In the case the unrealizedLosses > 0, there are two exchange rates that are maintained, one for deposits and one for withdrawals. This is to prevent malicious depositors from taking advantage of a situation where they know that paper loss will be removed. Consider a situation where there is a single loan outstanding for $900k with $10k of outstanding interest, and there is 100k of cash in the pool. The `totalSupply` of LP tokens is 1m. In this situation, the effective exchange rate is:

$$
\large \begin{align} \nonumber exchangeRate &= \frac{totalAssets}{totalSupply} \ \nonumber exchangeRate &= \frac{900000 + 100000 + 10000}{1000000} \ \nonumber exchangeRate &= 1.01 \end{align}
$$

After impairing the loan, `unrealizedLosses` gets set to 910k. Now, with `unrealizedLosses` considered, the exchange rate becomes:

$$
\large \begin{align} \nonumber exchangeRate &= \frac{totalAssets}{totalSupply} \ \nonumber exchangeRate &= \frac{900000 + 100000 + 10000 - 910000}{1000000} \ \nonumber exchangeRate &= 0.1 \end{align}
$$

Without the two exchange rate model, a depositor could deposit $1m at a 0.1 exchange rate and get 10m shares. Once `unrealizedLosses` was removed, their shares would be worth $10.1m.

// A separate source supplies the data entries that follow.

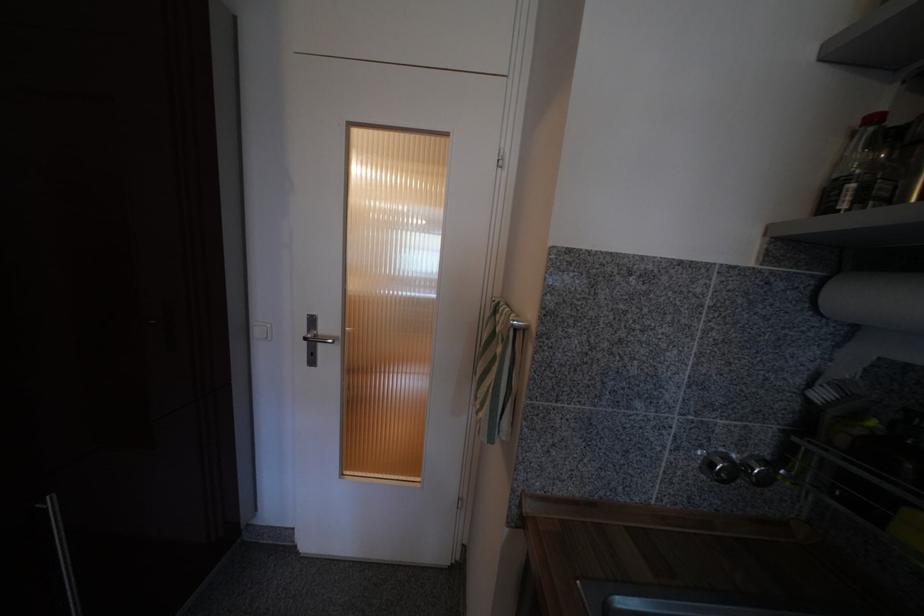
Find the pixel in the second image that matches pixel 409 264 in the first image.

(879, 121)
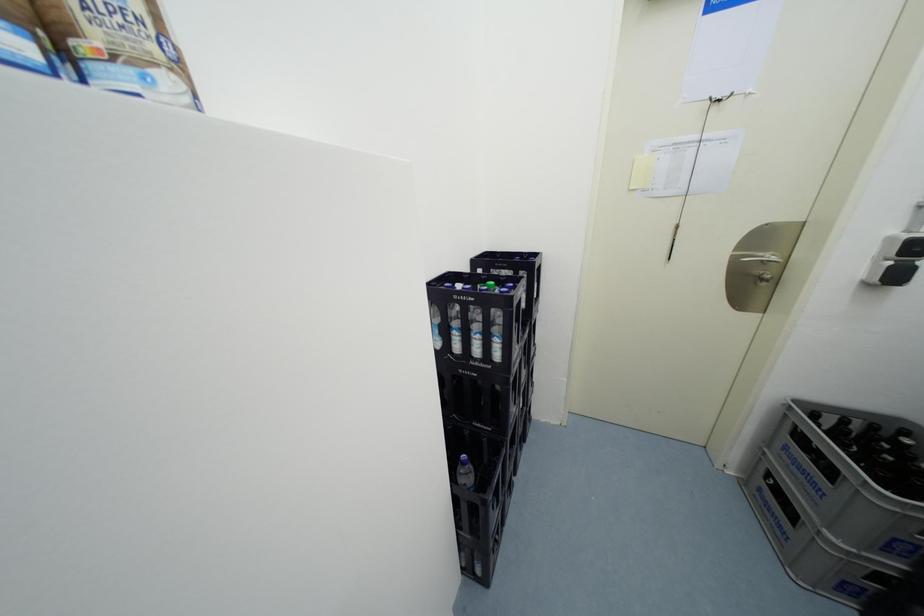
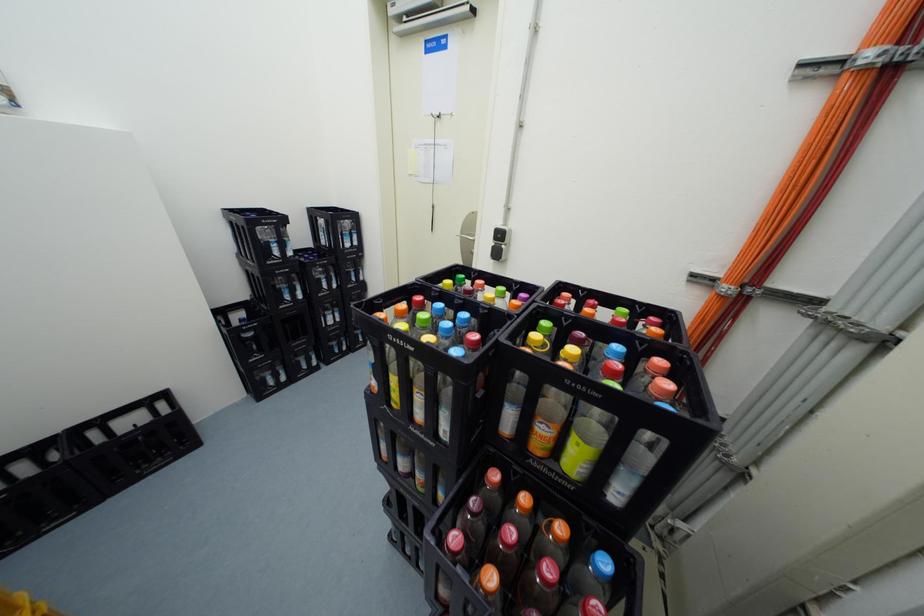
Question: What movement of the cameraman would produce the second image?

Choices:
 (A) Left
 (B) Right
 (C) Forward
 (D) Backward

Answer: (B)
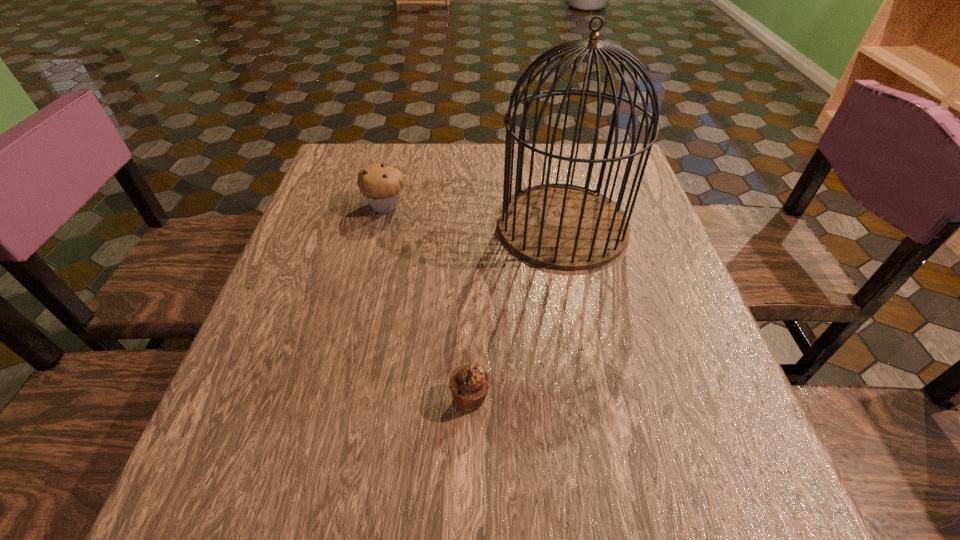
You are a GUI agent. You are given a task and a screenshot of the screen. Output one action in this format:
    pyautogui.click(x=<x>, y=<y>)
    Task: Click on the vacant region between the rightmost object and the leftmost object
    The width and height of the screenshot is (960, 540).
    Given the screenshot: What is the action you would take?
    pyautogui.click(x=474, y=215)

Identify which object is the second closest to the leftmost object. Please provide its 2D coordinates. Your answer should be formatted as a tuple, i.e. [(x, y)], where the tuple contains the x and y coordinates of a point satisfying the conditions above.

[(469, 384)]

Identify which object is located as the second nearest to the farther muffin. Please provide its 2D coordinates. Your answer should be formatted as a tuple, i.e. [(x, y)], where the tuple contains the x and y coordinates of a point satisfying the conditions above.

[(469, 384)]

You are a GUI agent. You are given a task and a screenshot of the screen. Output one action in this format:
    pyautogui.click(x=<x>, y=<y>)
    Task: Click on the vacant space that satisfies the following two spatial constraints: 1. on the front side of the leftmost object; 2. on the right side of the nearest object
    The image size is (960, 540).
    Given the screenshot: What is the action you would take?
    pyautogui.click(x=338, y=399)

For this reason, two exchange rates are maintained during an unrealizedLosses scenario. This accomplishes two things:

1. Discourages withdrawals - LPs are incentivized to wait until the strategy either:
2. Defaults - Cover and collateral will increase exchange rate
3. Pays back - The original exchange rate is restored.
4. Discourages deposits - During a scenario where a default is imminent, it is in future LPs' best interest to wait until the borrower either defaults or pays back their loan before entering the pool.